## Data section
"""
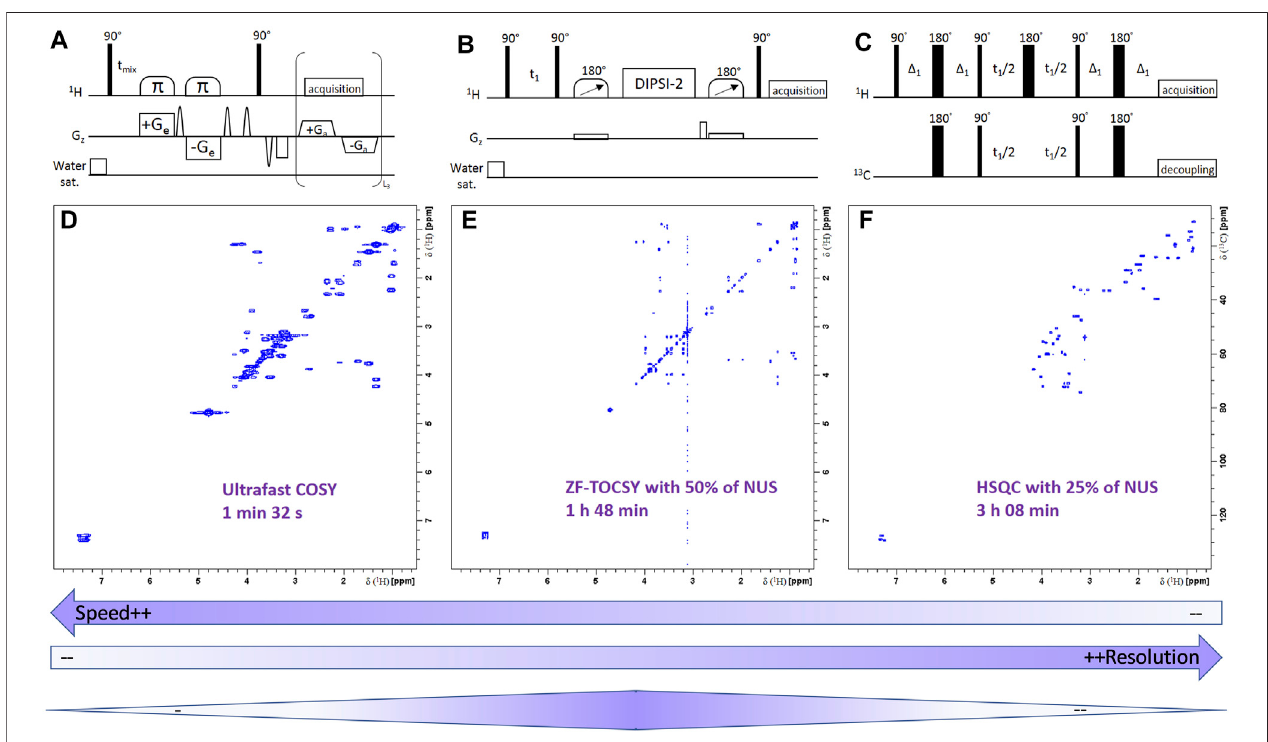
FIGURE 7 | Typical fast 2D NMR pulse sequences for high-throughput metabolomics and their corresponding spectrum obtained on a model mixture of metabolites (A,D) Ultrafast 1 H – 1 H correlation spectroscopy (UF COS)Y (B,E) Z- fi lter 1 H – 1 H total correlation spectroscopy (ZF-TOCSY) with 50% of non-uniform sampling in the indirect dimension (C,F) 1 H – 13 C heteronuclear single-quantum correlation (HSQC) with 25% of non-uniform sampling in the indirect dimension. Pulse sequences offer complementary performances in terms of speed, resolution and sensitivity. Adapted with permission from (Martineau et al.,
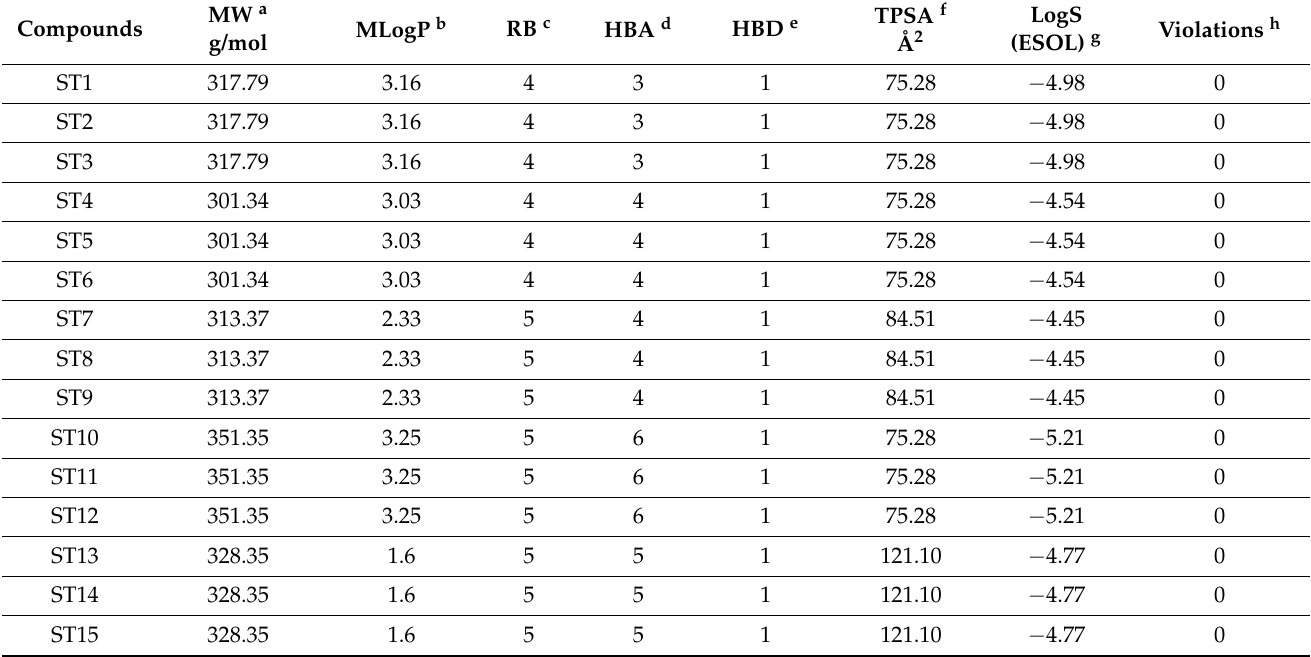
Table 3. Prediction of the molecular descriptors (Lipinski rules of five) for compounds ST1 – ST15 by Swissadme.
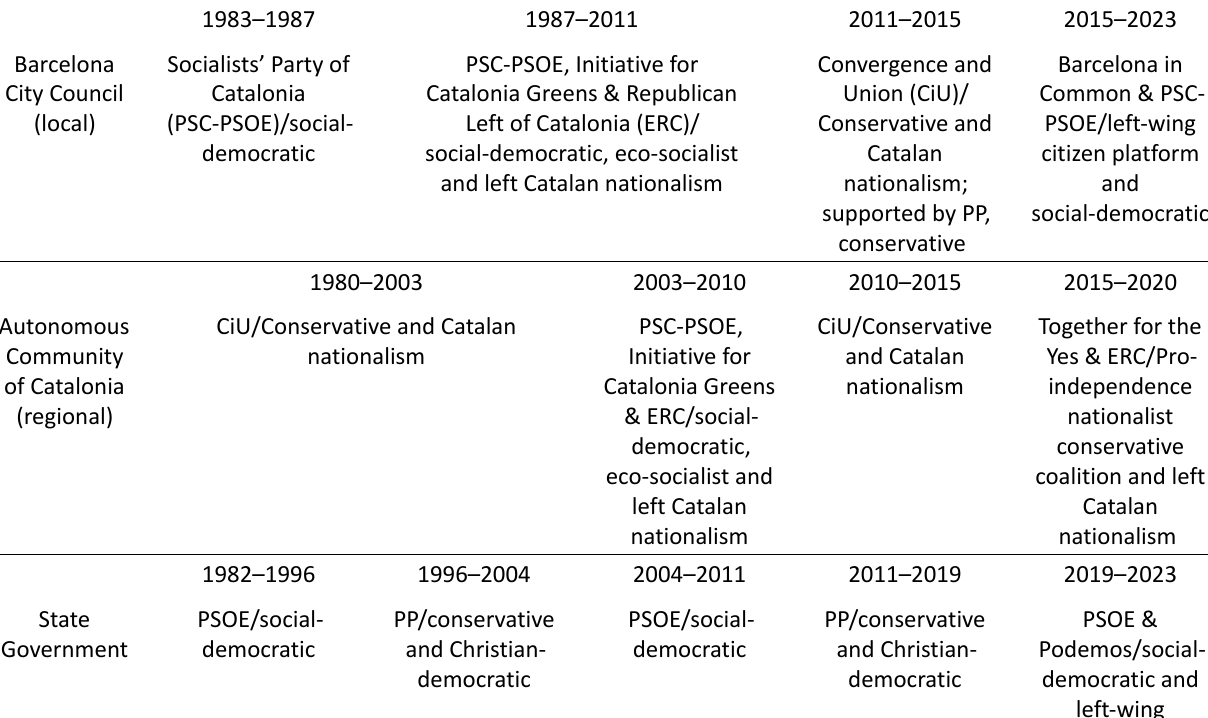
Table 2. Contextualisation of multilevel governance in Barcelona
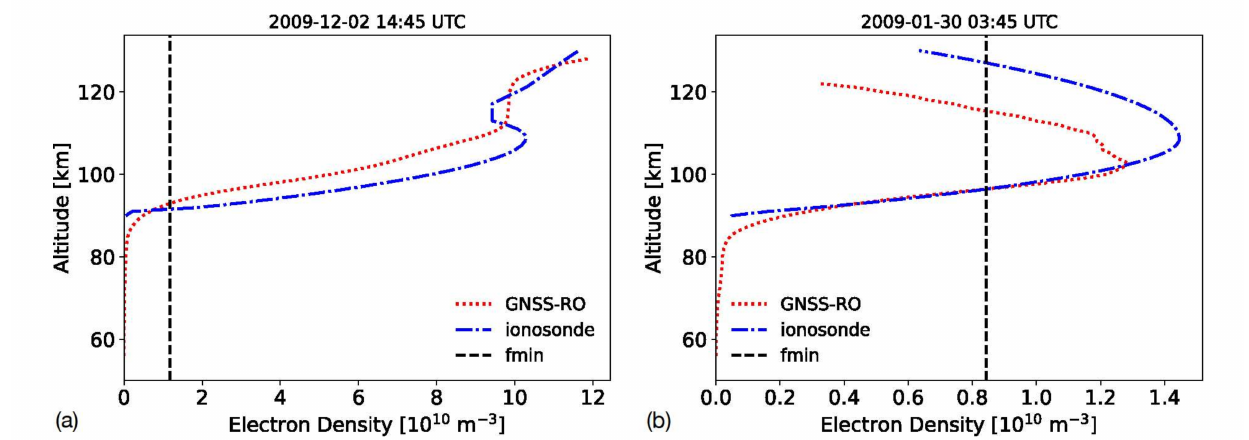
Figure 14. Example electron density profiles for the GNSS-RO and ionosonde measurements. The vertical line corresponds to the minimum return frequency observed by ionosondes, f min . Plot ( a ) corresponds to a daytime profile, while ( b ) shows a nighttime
"""
## Exercise directions
Scan the material above for the string "Table", and copy every line where it is found.

## Finished exercise
Table 3. Prediction of the molecular descriptors (Lipinski rules of five) for compounds ST1 – ST15 by Swissadme.
Table 2. Contextualisation of multilevel governance in Barcelona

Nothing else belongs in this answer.